How Subsea Cable Landing Points Influence Facility Site Selection — Updated for 2026 (20) — Updated for 2026 (12)

July 15, 2026 · By Data Hall Insights Team

Subsea cable landing points are not just a network engineering detail — they quietly shape which metros become colocation hubs in the first place, since dense international connectivity tends to concentrate demand nearby.

It is easy to underestimate how much rides on a single colocation decision until you are twelve months into a contract that no longer fits. Getting the early thinking right pays off for years.

A practical way to evaluate

Then shortlist on objective data and validate with your own eyes. Marketplace intelligence is excellent for narrowing the field quickly, but a site visit and a couple of reference calls will tell you things no datasheet can.
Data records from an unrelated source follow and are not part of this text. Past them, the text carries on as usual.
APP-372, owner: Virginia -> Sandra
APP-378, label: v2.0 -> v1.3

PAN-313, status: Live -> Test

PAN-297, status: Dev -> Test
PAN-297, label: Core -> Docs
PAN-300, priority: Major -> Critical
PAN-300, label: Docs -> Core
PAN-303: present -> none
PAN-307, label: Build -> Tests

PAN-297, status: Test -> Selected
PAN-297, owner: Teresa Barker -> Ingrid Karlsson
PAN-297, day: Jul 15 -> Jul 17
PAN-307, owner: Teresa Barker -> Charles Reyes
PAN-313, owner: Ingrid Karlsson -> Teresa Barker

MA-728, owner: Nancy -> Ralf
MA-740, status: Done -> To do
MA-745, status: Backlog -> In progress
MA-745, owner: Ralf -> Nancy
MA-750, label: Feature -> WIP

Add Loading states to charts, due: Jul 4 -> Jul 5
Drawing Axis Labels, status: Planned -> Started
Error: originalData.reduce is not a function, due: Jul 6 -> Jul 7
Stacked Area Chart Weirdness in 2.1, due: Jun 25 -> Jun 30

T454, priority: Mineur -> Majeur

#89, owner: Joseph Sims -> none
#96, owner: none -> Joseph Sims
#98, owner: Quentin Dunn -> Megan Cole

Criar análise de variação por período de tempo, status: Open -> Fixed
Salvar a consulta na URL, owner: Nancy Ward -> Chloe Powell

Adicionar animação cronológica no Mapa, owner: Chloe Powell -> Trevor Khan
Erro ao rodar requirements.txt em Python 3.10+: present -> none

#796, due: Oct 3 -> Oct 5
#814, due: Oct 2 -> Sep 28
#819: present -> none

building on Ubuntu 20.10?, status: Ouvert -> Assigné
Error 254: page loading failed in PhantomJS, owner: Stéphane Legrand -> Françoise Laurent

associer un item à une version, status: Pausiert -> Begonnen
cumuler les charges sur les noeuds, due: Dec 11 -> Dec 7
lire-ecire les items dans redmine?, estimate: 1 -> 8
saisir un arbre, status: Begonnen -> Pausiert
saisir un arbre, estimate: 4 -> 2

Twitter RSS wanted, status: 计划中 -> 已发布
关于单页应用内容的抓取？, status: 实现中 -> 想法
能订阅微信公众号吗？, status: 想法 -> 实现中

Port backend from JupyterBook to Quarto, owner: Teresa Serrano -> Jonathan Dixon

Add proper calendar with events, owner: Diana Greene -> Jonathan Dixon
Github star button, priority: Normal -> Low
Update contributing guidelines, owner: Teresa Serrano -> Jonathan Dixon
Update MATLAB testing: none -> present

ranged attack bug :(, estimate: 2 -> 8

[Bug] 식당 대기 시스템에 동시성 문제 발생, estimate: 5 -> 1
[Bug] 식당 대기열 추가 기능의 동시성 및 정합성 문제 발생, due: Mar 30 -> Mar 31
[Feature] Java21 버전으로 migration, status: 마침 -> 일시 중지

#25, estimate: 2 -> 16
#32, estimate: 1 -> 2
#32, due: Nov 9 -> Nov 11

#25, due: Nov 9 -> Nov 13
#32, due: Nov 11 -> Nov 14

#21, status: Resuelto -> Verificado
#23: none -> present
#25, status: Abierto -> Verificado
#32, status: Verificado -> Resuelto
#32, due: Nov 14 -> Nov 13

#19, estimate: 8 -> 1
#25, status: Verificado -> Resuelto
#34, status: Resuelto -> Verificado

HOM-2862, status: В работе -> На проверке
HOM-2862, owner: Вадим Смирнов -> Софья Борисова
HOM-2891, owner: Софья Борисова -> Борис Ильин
Model the whole cost, not the monthly line. Setup fees, cross-connects, bandwidth, growth headroom, and exit terms all belong in the comparison. The cheapest rack rate is rarely the cheapest deployment.

The factors that actually move the needle

Connectivity richness is frequently underweighted. A carrier-neutral facility with a dense ecosystem of networks and direct cloud on-ramps can save more over a contract term than a modest difference in the rack rate ever will.

Headline pricing is the least reliable basis for comparison. Two facilities quoting similar rates can differ enormously once you account for power redundancy, cross-connect fees, remote-hands rates, and the small print around escalations and renewals.

What good looks like in practice

The best partnerships look less like a vendor relationship and more like a shared roadmap — regular capacity reviews, early visibility into expansion options, and a provider that flags risk before it becomes your problem.

The strongest operators are transparent by default — uptime history, incident reports, and maintenance schedules are available without a special request. That openness is itself a signal worth weighing.

Where buyers get it wrong

Treating tier level as a proxy for reliability is a common shortcut that backfires. Design tier describes redundancy on paper; actual uptime depends on maintenance discipline, staffing, and how the facility has behaved under real incidents.

The most expensive mistake is optimising for the number everyone sees — the monthly rack rate — while ignoring the numbers nobody asks about until the invoice arrives: cross-connects, remote hands, power overage, and renewal escalators.

A short checklist before you sign

  • Request recent incident reports, not just a summary uptime percentage
  • Confirm the certifications your industry and customers actually require
  • Ask for real uptime history, not just the design tier
  • Map the network ecosystem: carriers, internet exchanges, and cloud on-ramps
  • Write down your power, space, and connectivity needs before you talk to anyone

The bottom line

There is no shortcut that replaces doing the homework, but there is a real payoff for doing it well: fewer surprises, better terms, and a partner that fits for the long run.